Distancia corta
Yo esperaba tu muerte en el fondo profundo del sollozo, pero
no creí en ella. Me preparé infinidad de días, como un sacerdote que extravió a
su dios y sin embargo, al oficiar la ceremonia, debe infundir a otros una fe
que no tiene, una convicción que ya ha dejado de asistirle el temblor y se
resigna a lo inexorable de la derrota.
Diez años después, aún me mantengo herido y tumefacto y ese
vértigo de perder el eje de la vida, aumenta conforme aparecen otros hitos en
el ya incomprensible holograma de tu mapa.
A veces estoy calmado, resignado, austero, con un dolor
incólume que nunca me ha dejado y que duerme todas las noches abrazado a mí, en
el lado desnudo del amor.
Los demás te hicieron una misa, de esas misas a las que
nunca voy y de las que siempre digo: “pero era musulmán, no le hagan misas”. Yo
no voy porque soy ese sacerdote sin dios del que te hablaba.
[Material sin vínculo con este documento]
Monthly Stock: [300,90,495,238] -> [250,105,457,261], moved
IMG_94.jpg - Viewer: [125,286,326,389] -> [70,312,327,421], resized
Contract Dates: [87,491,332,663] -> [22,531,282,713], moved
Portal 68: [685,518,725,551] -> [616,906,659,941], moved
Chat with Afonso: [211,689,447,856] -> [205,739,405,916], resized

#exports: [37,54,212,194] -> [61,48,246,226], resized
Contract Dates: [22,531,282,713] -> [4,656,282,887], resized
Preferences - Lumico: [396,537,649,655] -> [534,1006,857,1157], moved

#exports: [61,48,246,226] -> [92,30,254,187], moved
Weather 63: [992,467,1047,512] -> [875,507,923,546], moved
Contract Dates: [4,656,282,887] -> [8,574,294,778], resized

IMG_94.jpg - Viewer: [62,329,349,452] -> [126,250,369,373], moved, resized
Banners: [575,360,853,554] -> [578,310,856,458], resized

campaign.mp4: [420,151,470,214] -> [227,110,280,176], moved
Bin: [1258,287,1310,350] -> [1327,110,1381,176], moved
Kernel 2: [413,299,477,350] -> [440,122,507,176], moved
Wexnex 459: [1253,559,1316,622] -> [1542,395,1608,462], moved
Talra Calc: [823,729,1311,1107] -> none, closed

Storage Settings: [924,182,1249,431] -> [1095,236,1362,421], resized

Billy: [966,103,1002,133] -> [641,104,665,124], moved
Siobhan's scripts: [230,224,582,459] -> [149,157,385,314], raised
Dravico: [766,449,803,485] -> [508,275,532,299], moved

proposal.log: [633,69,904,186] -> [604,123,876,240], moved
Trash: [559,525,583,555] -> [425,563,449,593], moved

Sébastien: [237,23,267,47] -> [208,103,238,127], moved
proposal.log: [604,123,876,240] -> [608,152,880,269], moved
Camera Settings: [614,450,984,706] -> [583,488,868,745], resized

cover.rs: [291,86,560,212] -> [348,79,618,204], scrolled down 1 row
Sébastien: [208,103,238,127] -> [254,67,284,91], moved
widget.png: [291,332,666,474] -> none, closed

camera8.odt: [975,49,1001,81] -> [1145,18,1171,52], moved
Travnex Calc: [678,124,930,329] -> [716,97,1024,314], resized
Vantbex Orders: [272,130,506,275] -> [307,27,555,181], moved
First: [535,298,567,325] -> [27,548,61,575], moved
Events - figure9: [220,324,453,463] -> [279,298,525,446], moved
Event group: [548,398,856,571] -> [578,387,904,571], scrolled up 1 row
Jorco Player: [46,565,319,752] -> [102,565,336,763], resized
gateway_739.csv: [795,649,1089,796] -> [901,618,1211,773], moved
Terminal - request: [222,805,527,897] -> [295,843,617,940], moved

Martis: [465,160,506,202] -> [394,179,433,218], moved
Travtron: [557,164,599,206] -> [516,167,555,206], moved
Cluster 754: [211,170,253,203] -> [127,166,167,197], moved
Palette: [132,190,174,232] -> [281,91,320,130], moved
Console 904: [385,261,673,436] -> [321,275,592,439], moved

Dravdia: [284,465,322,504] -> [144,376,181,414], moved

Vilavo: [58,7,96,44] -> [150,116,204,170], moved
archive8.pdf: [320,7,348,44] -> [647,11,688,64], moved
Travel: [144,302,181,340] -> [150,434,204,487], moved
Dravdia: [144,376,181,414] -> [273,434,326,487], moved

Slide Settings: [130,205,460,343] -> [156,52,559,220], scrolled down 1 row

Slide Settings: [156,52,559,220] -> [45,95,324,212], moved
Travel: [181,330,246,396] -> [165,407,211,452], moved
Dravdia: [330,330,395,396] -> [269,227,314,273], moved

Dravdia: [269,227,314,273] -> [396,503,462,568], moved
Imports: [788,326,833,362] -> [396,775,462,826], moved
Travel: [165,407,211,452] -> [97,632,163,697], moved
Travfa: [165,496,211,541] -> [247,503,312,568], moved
Ese que sigue
madurando en su no fe y ya ni siquiera remienda los harapos de amor que le
cubren el alma donde, cada tanto, se te ocurre asestar un buen uppercut desde
quien sabe qué invisibilidad. Siempre te gustaron los golpes de distancia corta
y vos sabés que a mí me es imposible tomar distancia de vos.
Siempre te extraño. Ya no tiene remedio. Nunca tuvo remedio.